Requisitos del ejercicio –
#1 Reproduce sin cambios el pasaje del texto sobre la muerte de la madre que va de "El 19 de octubre" a "dijo un amigo.", ambos incluidos.
#2 Según el texto sobre la muerte de la madre, ¿en qué fecha murió ella?
#3 Prosigue el texto sobre la muerte de la madre a partir de su última oración.

======== Texto proporcionado

El 19 de octubre es el Día Mundial Contra el Cáncer de Mama. Mi madre murió de cáncer de mama, que rápidamente invadió todo su cuerpo, el 23 de octubre de 2010, después de una larga y penosa agonía. Mi padre murió ocho años antes, de un infarto al corazón. Cuando los padres mueren ya no hay nadie entre la muerte y uno, me dijo un amigo.
Mi madre leía las noticias y por las noches le gustaba ver los noticiarios antes de ver qué película pasarían en el canal 11. Recuerdo las horas que pasamos viendo la tele, cuando la visitaba, comentando el vértigo de imágenes que se sucedían en la pantalla. Me pregunto cómo serían las charlas con ella y con la familia si pudiera ver lo que pasa ahora en este país endemoniado.
Pasé varios días en su casa mientras ella perdía el conocimiento con dolorosa y desesperante lentitud. En esos días escribí las líneas que siguen, que se publicaron en la desaparecida revista M Semanal El artículo se llamó como éste: “Algo sobre mi madre”.

================
======== Datos disponibles

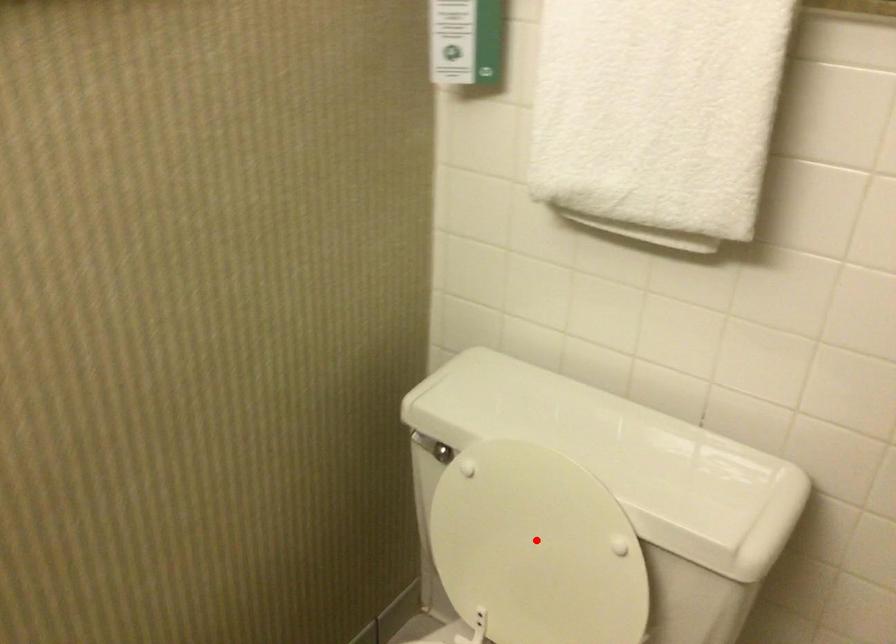
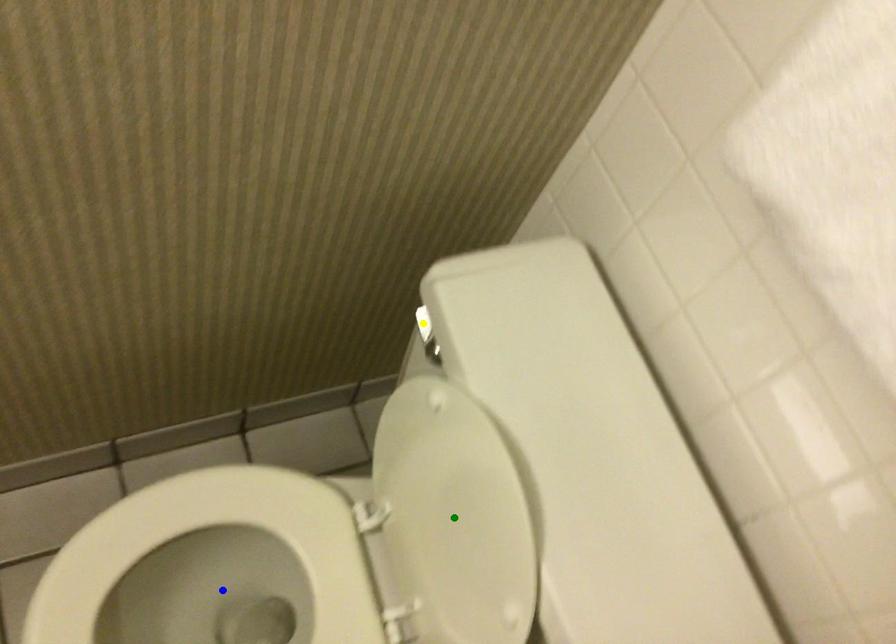
Question: I am providing you with two images of the same scene from different viewpoints. A red point is marked on the first image. You are given multiple points on the second image. In image 2, which mark is for the same physical point as the one in image 1?

Choices:
 (A) yellow point
 (B) blue point
 (C) green point

Answer: (C)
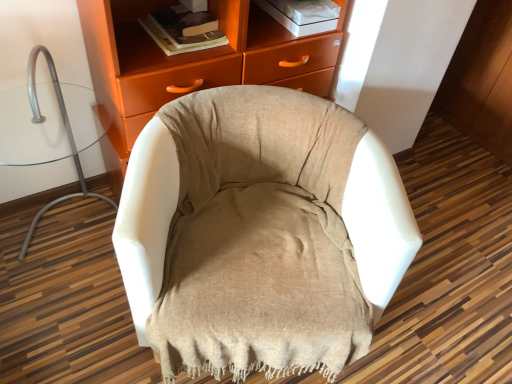
Question: Does white fabric chair at left appear on the right side of matte orange cabinet at upper center?

Choices:
 (A) yes
 (B) no

Answer: (B)

Question: From a real-world perspective, is white fabric chair at left located beneath matte orange cabinet at upper center?

Choices:
 (A) no
 (B) yes

Answer: (B)

Question: Is white fabric chair at left bigger than matte orange cabinet at upper center?

Choices:
 (A) yes
 (B) no

Answer: (B)

Question: From the image's perspective, is white fabric chair at left beneath matte orange cabinet at upper center?

Choices:
 (A) yes
 (B) no

Answer: (A)

Question: Can you confirm if white fabric chair at left is taller than matte orange cabinet at upper center?

Choices:
 (A) no
 (B) yes

Answer: (A)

================

Respuestas –
#1
El 19 de octubre es el Día Mundial Contra el Cáncer de Mama. Mi madre murió de cáncer de mama, que rápidamente invadió todo su cuerpo, el 23 de octubre de 2010, después de una larga y penosa agonía. Mi padre murió ocho años antes, de un infarto al corazón. Cuando los padres mueren ya no hay nadie entre la muerte y uno, me dijo un amigo.

#2 El 23 de octubre de 2010.

#3
A pesar de ser un hecho tan común pareciera que nunca estamos preparados para la muerte, aunque hay distintas maneras de encarar el acto final. Antes de morir mi padre aún se dio tiempo de gastarle una broma a la enfermera: “Escuche, ¿ya oyó?”, le preguntó, “ya me están llamando, 666, es el diablo...”. “Ay, don Rogelio”, protestó la joven asistente, “no diga eso”. Papá sonrió y poco después levantó pesadamente su mano para despedirse, en seguida se desplomó en medio de un crujir de huesos, como si se desintegrara por dentro.
Hace unos días, en un hospital, mi madre, abriendo aún más sus hermosos ojos cafés y viéndome fijamente, me preguntó a bocajarro: “¿Ya me voy a morir?” Su mirada grande y acuosa era una mezcla de azoro y resignación, como si no creyera del todo que su hora se aproximaba. “No, mami, no...”, le respondí abrazándola, besando su frente.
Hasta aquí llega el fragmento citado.